大好きなお姉さまが悪役令嬢?!処刑回避のためにひきこもったら、隣国の王子に狙われているようです?
 だからモリスから魔法を教えてもらうと言っても、何かを定期的にするというのはないのだ。
 基本的にはモリスが思い立ったとき。
「モリスにはきちんとお話をして、離れている間にどのような練習や勉強をしたらいいかを聞いておけばいいのよ。さっきも言ったように一年も離れるわけじゃないんだから」
「モリス……セシリアがいなくても、ここにいてくれますかね?」
「どういうこと?」
「だってモリスは王都に行こうとしていたんですよね? 精霊の導きで新しい弟子を探すためにアッシュクロフに来たって……」
 その途中でセシリアに会ったのだ。モリスはセシリアの魔力が面白いとは言ってくれたが、セシリアが精霊の導きの相手かどうかはわからない。

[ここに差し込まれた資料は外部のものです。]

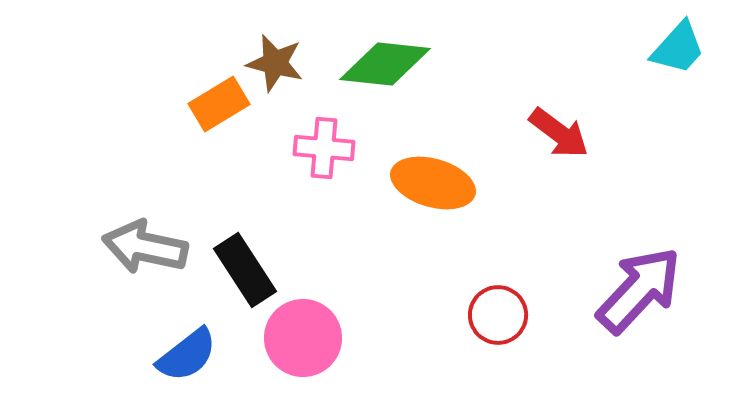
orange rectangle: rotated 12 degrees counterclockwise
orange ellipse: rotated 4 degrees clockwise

 セシリアがロックウェルに行ってしまったからって、フェルトンの街を出ていかれたら困る。
「そうね。モリスの当初の目的はそうだったかもしれない。だけど今、モリスには畑の管理という仕事を与えているの。彼女はその仕事を放り出して、どこかへ行くような人ではないと思うけど?」
「それに、あのばばぁなら、食べ物で釣っておけばいい」
 セシリアを励ますかのように、シオンがからりと明るく言った。